金冬雁:用病人的恢复期血清来治疗重症的病人,这是屡试必爽的,值得一试。
人体感染病毒后,后期病毒会被人体产生的抗体所清除,抗体疗法也是这个原理,不同的只是借用别人身体所产生的抗体,所以又称为被动免疫。与此相对,接种疫苗后产生抗体中和病毒,则是主动免疫。被动与主动免疫,都可以达到抑制和清除病毒的目标。
但“血清疗法”也是有副作用的,血清里面可能有未知的病原,也可能有致敏原可引起过敏反应。用别人的抗体性质跟输血类似,就是应急,只适用于危重病人。
《财经》:四川省新冠肺炎医疗救治专家组成员雷学忠曾表示,病愈后再确诊的病例“更大可能是少数病毒的持续残留”。学术上是否存在“病毒残留”这种说法?金冬雁:病毒持续残留不是科学语言。如果是持续性感染,除非病人是免疫缺损,否则可能性极低。理论上病人无症后可能通过粪便或肠道经常排病毒一段时间,过去也有一些报道。但这种情况很少,现在也不是这种情况,不应以猎奇的心理去放大。《财经》:你认为病人“二次复发”最可能的原因是什么?金冬雁:最可能就是出院时没测准,承认这一点是最直接了当。病愈时核酸检测可能是假阴性,或者病毒载量降低后由于试剂灵敏度及取样等关系没检出。如果要排除没测准的概率,应同时测抗体,比如,抗体有四倍以上增高才是进入恢复期。最好的办法是量产抗体试剂作辅助诊断,用其他奇奇怪怪的理由去解释,根本违背常理。《财经》:新冠肺炎治愈者是否存在后遗症?金冬雁:目前看不会比SARS更严重。SARS的后遗症实际很多是激素治疗后遗症,而不是SARS本身的后遗症。以SARS为例,绝大多数患者都可完全康复,只是重症患者完全康复的时间更长一些。《财经》:我们现在掌握的信息,有治愈患者肺部纤维化仍存在。金冬雁:肺部纤维化确实不可逆转,也无药可治。但过往研究表明,SARS-CoV感染所产生的肺局部纤维化还是可以被吸收被清除,最后完全自愈,只是需要一定的时间。重症及年长患者恢复更慢,但大部分人都是能够百分百完全恢复的。《财经》:为什么此次新冠病毒肺炎感染者会呈现前期症状不明显、潜伏期长、传染性强而致死率相对较低的特性?金冬雁:病毒跟宿主之间是相互作用相互拮抗的关系,我比喻它为“拔河”。这个过程中,病毒和宿主彼此要适应——病毒适应人,或者人适应病毒。病毒传染性变强,致病性就转弱——这就是病毒逐渐适应人体的过程,是病毒进化的自然规律,并不意味着它有多特别,有多狡猾。相反,传染性弱的病毒,致病性比较强。此病毒感染前期症状不明显,甚至出现无症感染者,确实为防疫带来很大挑战。但目前来看,新冠病毒感染的潜伏期与SARS-CoV和MERS-CoV类似,一般不超过一星期。尚并无证据表明其潜伏期特别长。《财经》:很多人在讨论病毒的变异性,它在短期内是否有变异出另外一种形态的可能性?金冬雁:肯定有变异。但它的突变率和SARS-CoV比,相对较低。

已保存条目
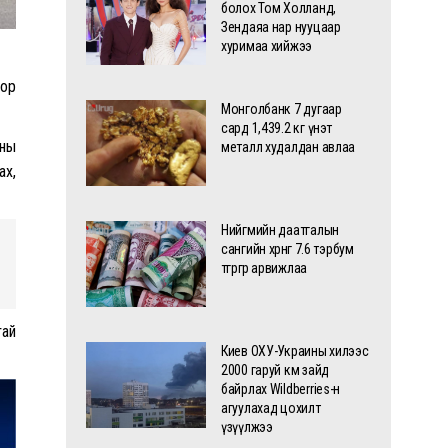
болох Том Холланд,
Зендаяа нар нууцаар
хуримаа хийжээ
оор
Монголбанк 7 дугаар
сард 1,439.2 кг үнэт
оны
металл худалдан авлаа
ах,
Нийгмийн даатгалын
сангийн хөрөнгө 7.6 тэрбум
төгрөгөөр арвижлаа
тай
Киев ОХУ-Украины хилээс
2000 гаруй км зайд
байрлах Wildberries-н
агуулахад цохилт
үзүүлжээ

• **题目**
在这篇关于新冠肺炎的访谈节选中,金冬雁认为病人"二次复发"最可能的原因是什么? 清单与此无关。

• **参考答案**
最可能是出院时没测准。